■ WORK REQUIRED
An exact copy of the records below is required, and it must contain no pictures.

■ EXERCISE DATA
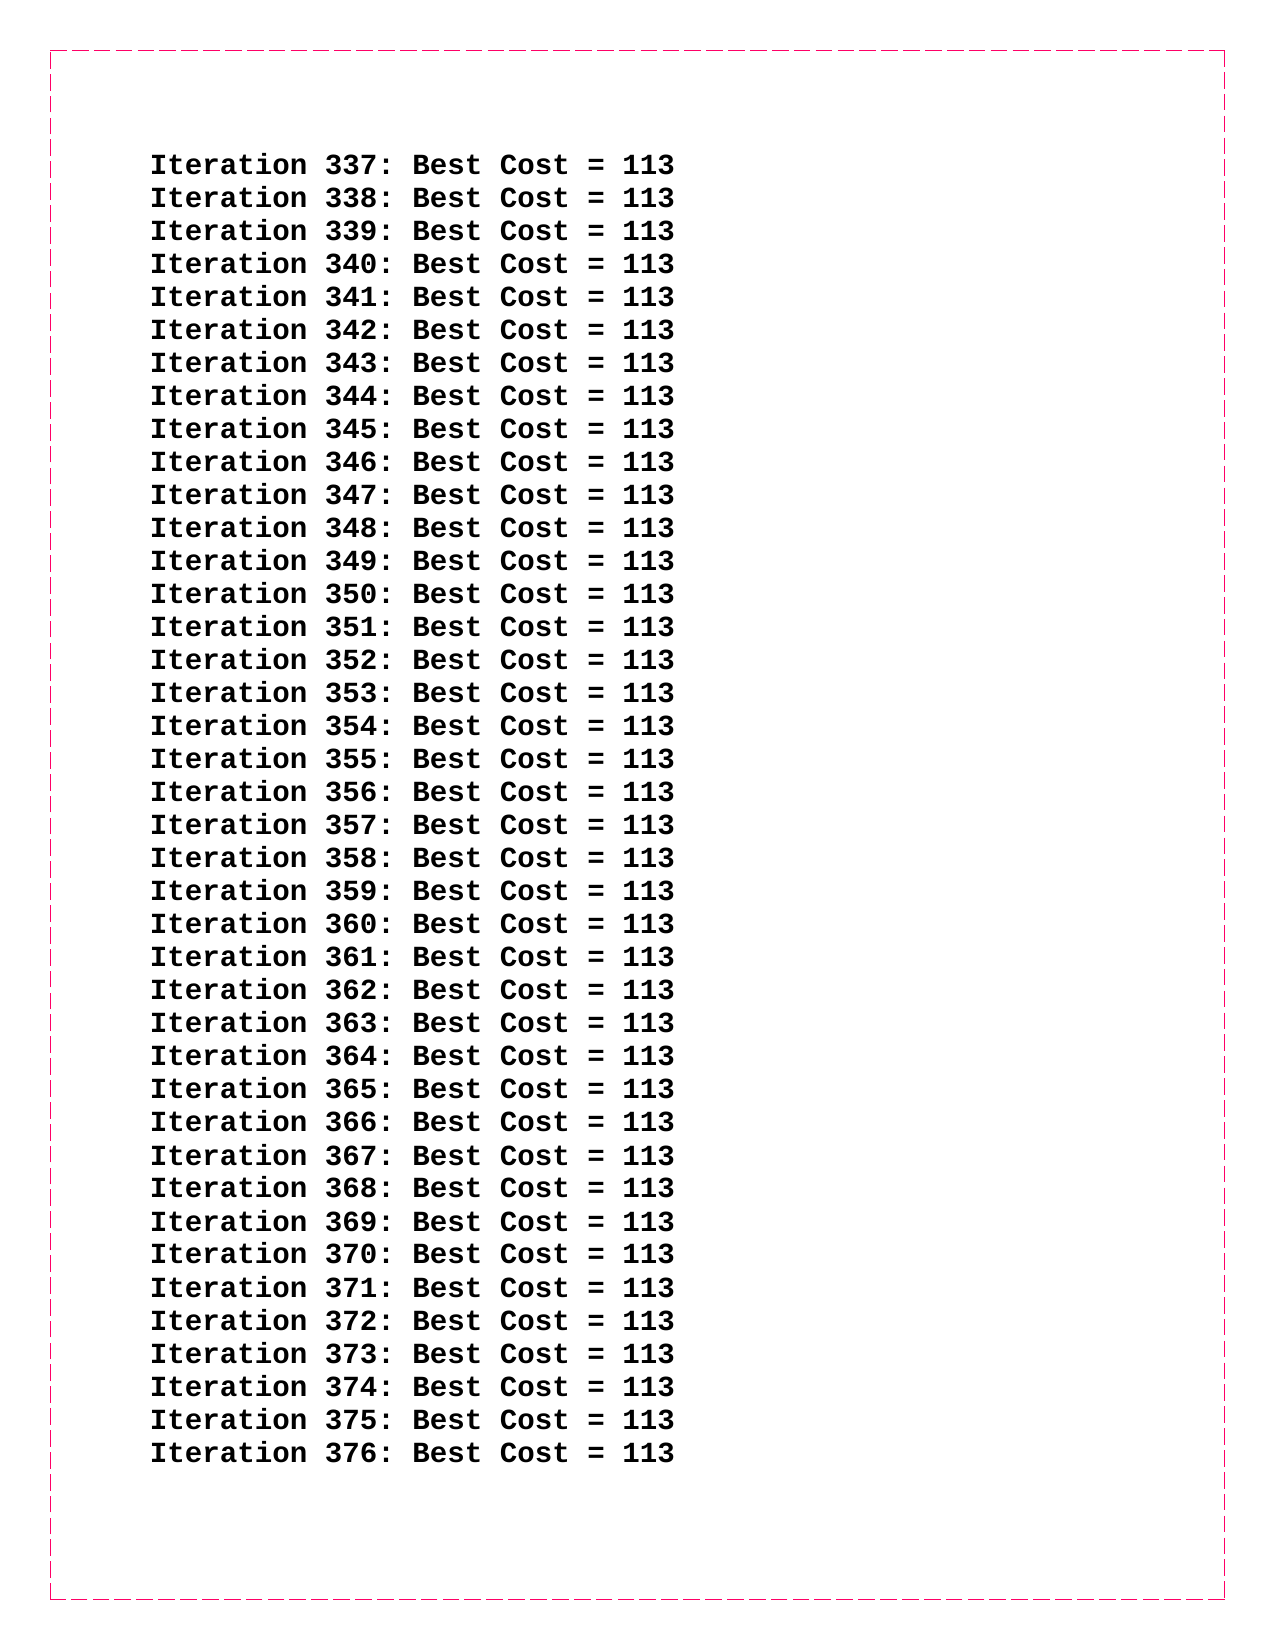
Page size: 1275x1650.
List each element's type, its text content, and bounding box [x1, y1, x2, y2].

text Iteration 362: Best Cost = 113 [150, 976, 1125, 1008]
text Iteration 367: Best Cost = 113 [150, 1141, 1125, 1174]
text Iteration 351: Best Cost = 113 [150, 612, 1125, 645]
text Iteration 363: Best Cost = 113 [150, 1008, 1125, 1042]
text Iteration 373: Best Cost = 113 [150, 1339, 1125, 1372]
text Iteration 342: Best Cost = 113 [150, 315, 1125, 348]
text Iteration 369: Best Cost = 113 [150, 1207, 1125, 1240]
text Iteration 348: Best Cost = 113 [150, 513, 1125, 546]
text Iteration 365: Best Cost = 113 [150, 1074, 1125, 1108]
text Iteration 372: Best Cost = 113 [150, 1306, 1125, 1339]
text Iteration 339: Best Cost = 113 [150, 216, 1125, 249]
text Iteration 360: Best Cost = 113 [150, 909, 1125, 942]
text Iteration 340: Best Cost = 113 [150, 249, 1125, 282]
text Iteration 361: Best Cost = 113 [150, 942, 1125, 976]
text Iteration 347: Best Cost = 113 [150, 480, 1125, 513]
text Iteration 355: Best Cost = 113 [150, 744, 1125, 777]
text Iteration 356: Best Cost = 113 [150, 777, 1125, 810]
text Iteration 354: Best Cost = 113 [150, 711, 1125, 744]
text Iteration 350: Best Cost = 113 [150, 579, 1125, 612]
text Iteration 353: Best Cost = 113 [150, 678, 1125, 711]
text Iteration 338: Best Cost = 113 [150, 183, 1125, 216]
text Iteration 359: Best Cost = 113 [150, 876, 1125, 909]
text Iteration 346: Best Cost = 113 [150, 447, 1125, 480]
text Iteration 368: Best Cost = 113 [150, 1174, 1125, 1207]
text Iteration 357: Best Cost = 113 [150, 810, 1125, 843]
text Iteration 341: Best Cost = 113 [150, 282, 1125, 315]
text Iteration 371: Best Cost = 113 [150, 1273, 1125, 1306]
text Iteration 366: Best Cost = 113 [150, 1108, 1125, 1141]
text Iteration 343: Best Cost = 113 [150, 348, 1125, 381]
text Iteration 349: Best Cost = 113 [150, 546, 1125, 579]
text Iteration 376: Best Cost = 113 [150, 1438, 1125, 1471]
text Iteration 370: Best Cost = 113 [150, 1240, 1125, 1273]
text Iteration 345: Best Cost = 113 [150, 414, 1125, 447]
text Iteration 364: Best Cost = 113 [150, 1042, 1125, 1074]
text Iteration 352: Best Cost = 113 [150, 645, 1125, 678]
text Iteration 358: Best Cost = 113 [150, 843, 1125, 876]
text Iteration 344: Best Cost = 113 [150, 381, 1125, 414]
text Iteration 337: Best Cost = 113 [150, 150, 1125, 183]
text Iteration 374: Best Cost = 113 [150, 1372, 1125, 1405]
text Iteration 375: Best Cost = 113 [150, 1405, 1125, 1438]
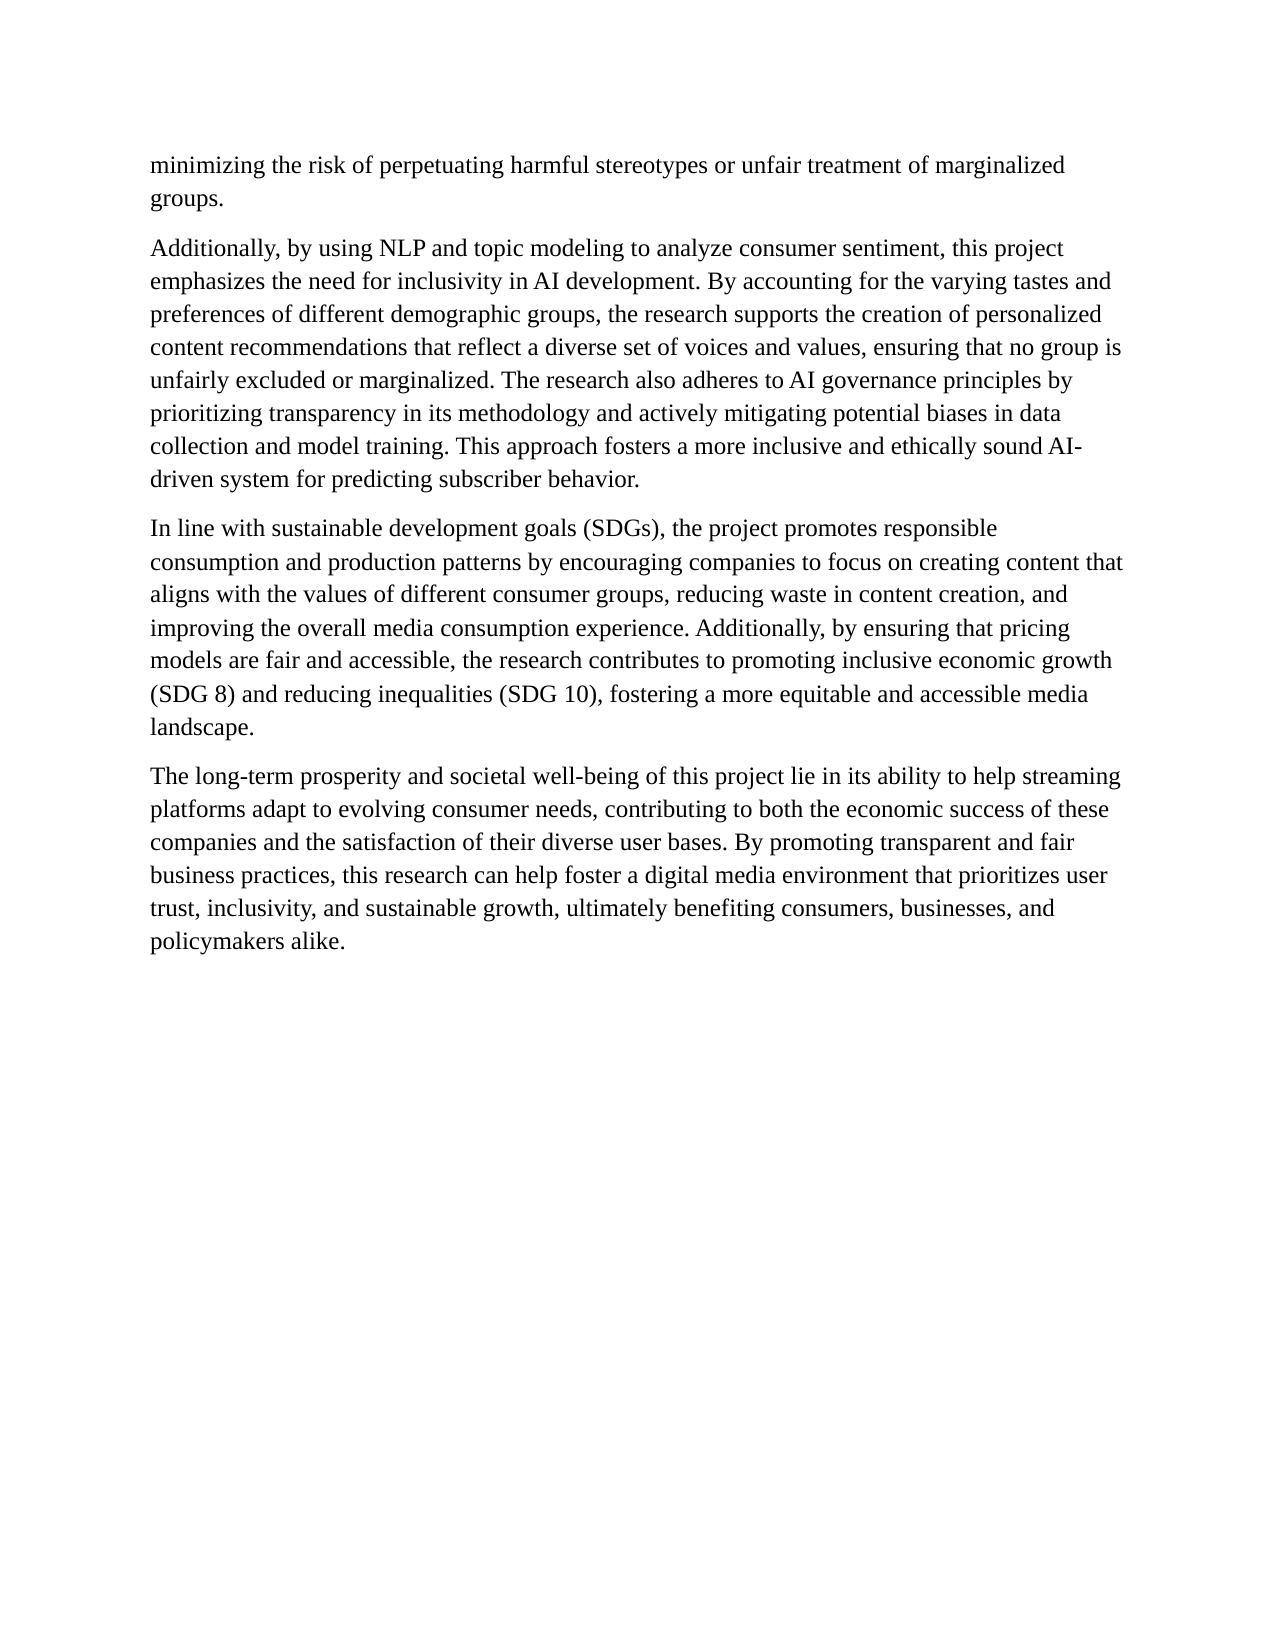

■ COMPLETED TASK
Page size: 1275x1650.
List each element's type, its text content, and bounding box [x1, y1, x2, y2].

text Iteration 362: Best Cost = 113 [150, 976, 1125, 1008]
text Iteration 367: Best Cost = 113 [150, 1141, 1125, 1174]
text Iteration 351: Best Cost = 113 [150, 612, 1125, 645]
text Iteration 363: Best Cost = 113 [150, 1008, 1125, 1042]
text Iteration 373: Best Cost = 113 [150, 1339, 1125, 1372]
text Iteration 342: Best Cost = 113 [150, 315, 1125, 348]
text Iteration 369: Best Cost = 113 [150, 1207, 1125, 1240]
text Iteration 348: Best Cost = 113 [150, 513, 1125, 546]
text Iteration 365: Best Cost = 113 [150, 1074, 1125, 1108]
text Iteration 372: Best Cost = 113 [150, 1306, 1125, 1339]
text Iteration 339: Best Cost = 113 [150, 216, 1125, 249]
text Iteration 360: Best Cost = 113 [150, 909, 1125, 942]
text Iteration 340: Best Cost = 113 [150, 249, 1125, 282]
text Iteration 361: Best Cost = 113 [150, 942, 1125, 976]
text Iteration 347: Best Cost = 113 [150, 480, 1125, 513]
text Iteration 355: Best Cost = 113 [150, 744, 1125, 777]
text Iteration 356: Best Cost = 113 [150, 777, 1125, 810]
text Iteration 354: Best Cost = 113 [150, 711, 1125, 744]
text Iteration 350: Best Cost = 113 [150, 579, 1125, 612]
text Iteration 353: Best Cost = 113 [150, 678, 1125, 711]
text Iteration 338: Best Cost = 113 [150, 183, 1125, 216]
text Iteration 359: Best Cost = 113 [150, 876, 1125, 909]
text Iteration 346: Best Cost = 113 [150, 447, 1125, 480]
text Iteration 368: Best Cost = 113 [150, 1174, 1125, 1207]
text Iteration 357: Best Cost = 113 [150, 810, 1125, 843]
text Iteration 341: Best Cost = 113 [150, 282, 1125, 315]
text Iteration 371: Best Cost = 113 [150, 1273, 1125, 1306]
text Iteration 366: Best Cost = 113 [150, 1108, 1125, 1141]
text Iteration 343: Best Cost = 113 [150, 348, 1125, 381]
text Iteration 349: Best Cost = 113 [150, 546, 1125, 579]
text Iteration 376: Best Cost = 113 [150, 1438, 1125, 1471]
text Iteration 370: Best Cost = 113 [150, 1240, 1125, 1273]
text Iteration 345: Best Cost = 113 [150, 414, 1125, 447]
text Iteration 364: Best Cost = 113 [150, 1042, 1125, 1074]
text Iteration 352: Best Cost = 113 [150, 645, 1125, 678]
text Iteration 358: Best Cost = 113 [150, 843, 1125, 876]
text Iteration 344: Best Cost = 113 [150, 381, 1125, 414]
text Iteration 337: Best Cost = 113 [150, 150, 1125, 183]
text Iteration 374: Best Cost = 113 [150, 1372, 1125, 1405]
text Iteration 375: Best Cost = 113 [150, 1405, 1125, 1438]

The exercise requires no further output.